» YOUR TASK
Work out how many lines below contain the word "Contact", then give that number alone.

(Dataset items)
__________________________________________________

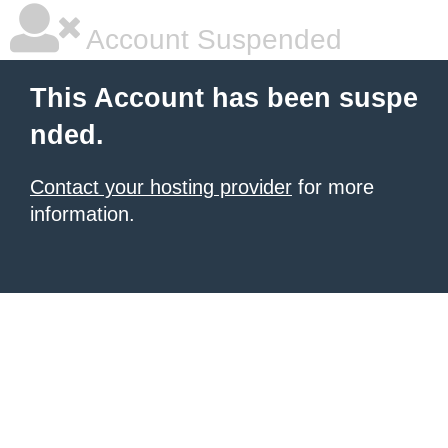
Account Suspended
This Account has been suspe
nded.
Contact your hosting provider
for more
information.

__________________________________________________

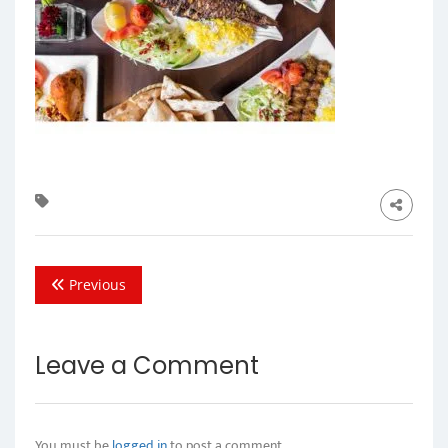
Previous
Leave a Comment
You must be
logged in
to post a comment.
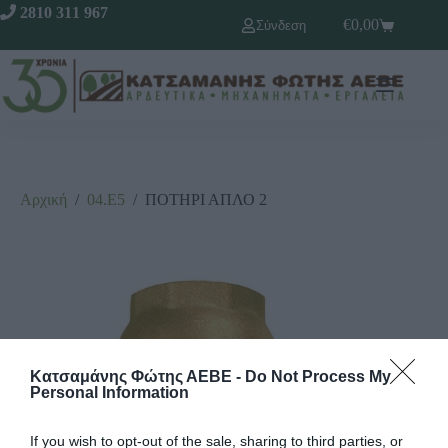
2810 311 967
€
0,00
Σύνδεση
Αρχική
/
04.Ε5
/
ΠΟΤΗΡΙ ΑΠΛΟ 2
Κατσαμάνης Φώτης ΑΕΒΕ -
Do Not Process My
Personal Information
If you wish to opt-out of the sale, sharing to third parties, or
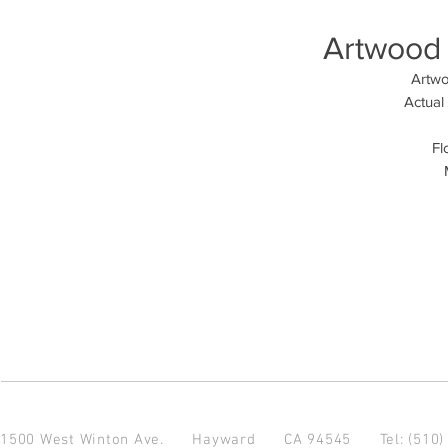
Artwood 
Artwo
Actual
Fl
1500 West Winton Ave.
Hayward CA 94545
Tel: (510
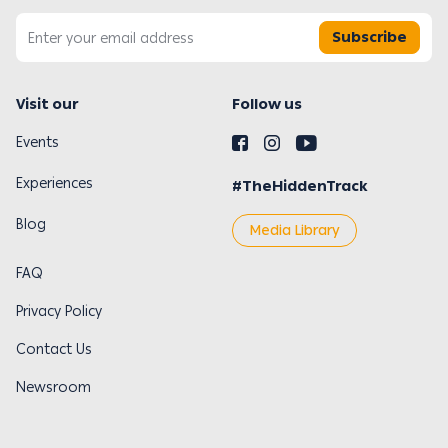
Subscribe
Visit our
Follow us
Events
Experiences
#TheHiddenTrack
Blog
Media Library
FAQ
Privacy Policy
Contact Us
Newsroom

__________________________________________________

» PROBLEM SOLUTION
2